> [Page]
_____

Sunday, May 6, 2018

You Don't Have To Want Everything

When I was a little baby writer, I began going to conferences and soaking in the advice of others. So much of it was valuable and helped me grow as a writer and find my own process of writing. But there were other tidbits, the off sentiment, that embedded deep into the destructive, self-doubting side of my psyche. Standards that I somehow determined made me a Real Author versus not a real author.

For some it's the "You have to write everyday to be a real author" that gets them. For others it's the "Only writers of 'serious literary fiction' are real authors." But for me, little did I know that it was this one that got me in the end:

"You have to be ambitious, profitable, and recognized by others to be a real author."

You have heard this, as I have, in many forms. Perhaps you went to a class that drove home the importance of having an agent, and it made you feel like less of a writer for not having one. Perhaps you are indie, and you go to conferences only to hear over and over that you can't be truly successful if you aren't traditional...even though you are selling well you suddenly don't feel you are taken seriously. 

Or maybe you love writing as a hobby, and moving towards a professional writing career feels like you'll lose more of the magic than you want. So you drag your feet towards a professional career because it feels like that's what you're *supposed* to do to be a Real Writer. Or maybe you have published quietly and you feel pressure to be bigger, more important, more...whatever. 

There was once a time in my life when all I wanted was one book on one shelf that I could see. That was the goal I had and wanted. Somewhere along the way, I got convinced I should want more. My tiny realistic dream was caught up into the riptide of You! Can! Be! Famous! I bought into it. Because I wanted to be a Real Author and Real Authors were ambitious bestsellers who took their careers seriously and put every waking moment into them. I don't know why my brain latched on this particular "How To Be A Real Author" lie, but I ran with it.

_____

> [Collected data]
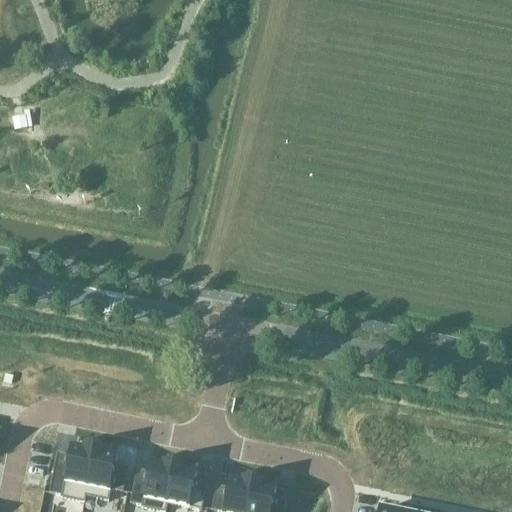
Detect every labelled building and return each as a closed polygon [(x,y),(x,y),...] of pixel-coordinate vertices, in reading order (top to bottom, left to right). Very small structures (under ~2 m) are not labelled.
[(24,120),(12,122),(14,133),(25,131),(24,120)] [(185,425),(186,402),(141,400),(140,423),(185,425)] [(57,455),(49,496),(61,498),(60,500),(84,505),(95,449),(94,450),(83,448),(82,450),(71,448),(69,457),(57,455)] [(95,449),(84,505),(86,499),(108,503),(110,492),(122,494),(127,469),(115,467),(117,457),(106,455),(107,453),(95,450),(95,449)] [(136,471),(129,505),(142,508),(141,510),(151,511),(164,511),(174,465),(174,466),(162,464),(162,466),(150,464),(148,474),(136,471)] [(174,465),(164,511),(165,511),(167,506),(198,511),(201,511),(207,486),(195,483),(197,474),(186,471),(186,469),(175,466),(175,465),(174,465)] [(216,487),(210,511),(247,511),(254,481),(253,481),(253,483),(242,480),(241,483),(230,480),(228,490),(216,487)] [(254,481),(247,511),(284,511),(286,502),(274,499),(276,490),(265,488),(266,485),(254,483),(254,481)]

_____

> [Requirements] Copy the passage from the blog post on being a real author, starting at "For some it's" and ending at "are taken seriously.". The material above is separate from the blog post and serves only as reference.

> [Task response]
For some it's the "You have to write everyday to be a real author" that gets them. For others it's the "Only writers of 'serious literary fiction' are real authors." But for me, little did I know that it was this one that got me in the end:

"You have to be ambitious, profitable, and recognized by others to be a real author."

You have heard this, as I have, in many forms. Perhaps you went to a class that drove home the importance of having an agent, and it made you feel like less of a writer for not having one. Perhaps you are indie, and you go to conferences only to hear over and over that you can't be truly successful if you aren't traditional...even though you are selling well you suddenly don't feel you are taken seriously.